Parent Shriram Finance, which is mainly involved in commercial vehicle financing, owns 84.82% of SHFL, which focuses on affordable homes. San Francisco-based PE Valiant Capital Management owns most of the remaining stake.
The company expects a valuation of Rs 6,500 crore for the business, inclusive of a control premium, but the initial offers have been in the Rs 5,000-5,500 crore range, said the people cited above.
After last year’s failed attempt to sell a stake, parent Shriram revived talks late last year, appointing Avendus, Barclays and JM Financial as advisers on the sale.
Depending on the negotiations, Shriram and Valiant may retain a small stake but the acquirer will be the controlling shareholder and run the company.
“Over the past four years, Shriram Housing has been growing at a healthy clip. It needs capital for growth. In this context we are evaluating both internal and external options for raising capital to fund Shriram Housing’s growth plans,” a Shriram spokesperson said.
“The extent of stake sale is a subset of what valuation the company gets,” said another person. Last year, it was officially stated that Shriram Finance may sell up to 15% stake to bring in growth capital for the mortgage lender, which has grown fourfold in the last three years.
CVC didn’t respond to queries. Advent, Bain and Warburg Pincus declined to comment.
Earlier this month, Blackstone-owned affordable housing company Aadhar HFC refiled its draft papers with the Securities and Exchange Board of India (Sebi) to raise around Rs 5,000 crore through an initial public offer (IPO).
SHFL declared a 69% year-on-year jump in profit after tax to Rs 61.4 crore for the December quarter. For the nine-month period, profit after tax was Rs 155 crore, up 54% from the year earlier. Assets under management as of December 31 grew to Rs 12,025 crore. For the nine months until December, disbursals stood at Rs 5,289 crore.
The tangible net worth (TNW) of the company stood at Rs 1,298 crore at the end of FY23 and is expected to rise to Rs 2,000 crore at the end of FY24. The management has said SHFL is expecting to scale up assets under management to Rs 20,000 crore by the end of FY25, mainly through the organic route as well as strategic acquisitions. The draw for the PE funds, three of which don’t have housing finance exposure, are the platform and growth expectations via bolt-on buyouts, experts said.

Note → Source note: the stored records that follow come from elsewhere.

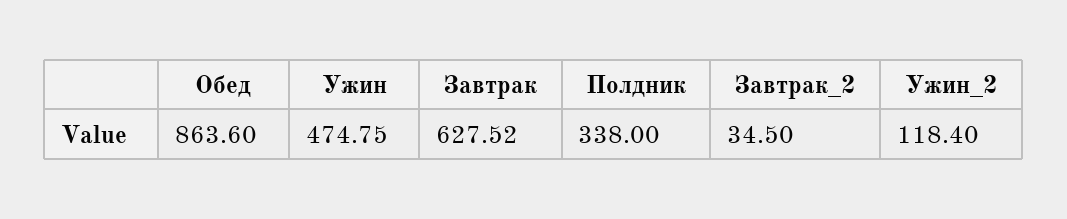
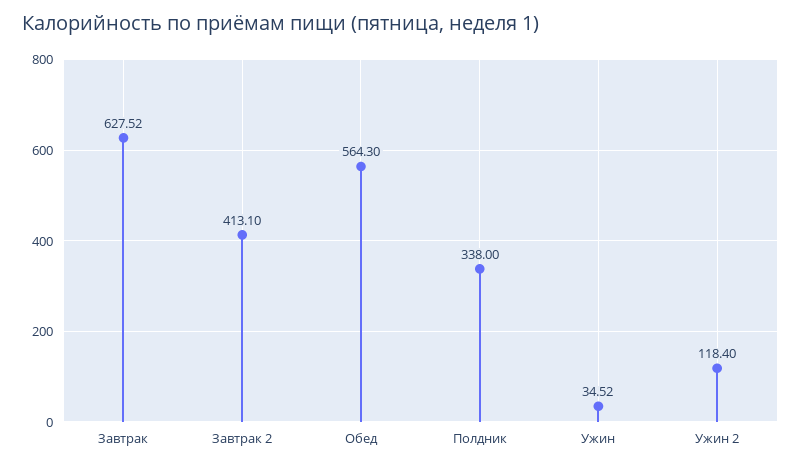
  {
-   "Обед": 863.6,
+   "Обед": 564.3,
-   "Ужин": 474.75,
+   "Ужин": 34.52,
    "Завтрак": 627.52,
    "Полдник": 338,
-   "Завтрак_2": 34.5,
+   "Завтрак_2": 413.1,
    "Ужин_2": 118.4
  }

At the end of FY23, housing finance accounted for 64% of SHFL’s portfolio and non-housing the rest, as per Care Ratings’ calculations last October.
“SHFL commenced lending operations in December 2011,” Sanjay Aggarwal of Care Ratings said in a note at the time. “However, lending under the newly revamped model began only post-January 2019. This book has a relatively limited track record and seasoning of the loan portfolio. The loan tenure ranges from 12 years to 16 years. SHFL is primarily lending towards the housing finance needs of self-employed customers who are not serviced by the banking sector.”
The PEs may rope in co-investors such as their limited partners — pension and sovereign wealth funds, many of which are also actively scouting for direct opportunities.
As a group, Shriram wants to focus on newer financial products and the digital business. The Shriram Group has ventured into the asset reconstruction business and unsuccessfully bid for Blackstone’s ARC. It also launched a financial super app —Shriram One — for investment planning, lending, UPI money transfer, mobile recharge, bill payments and insurance among others.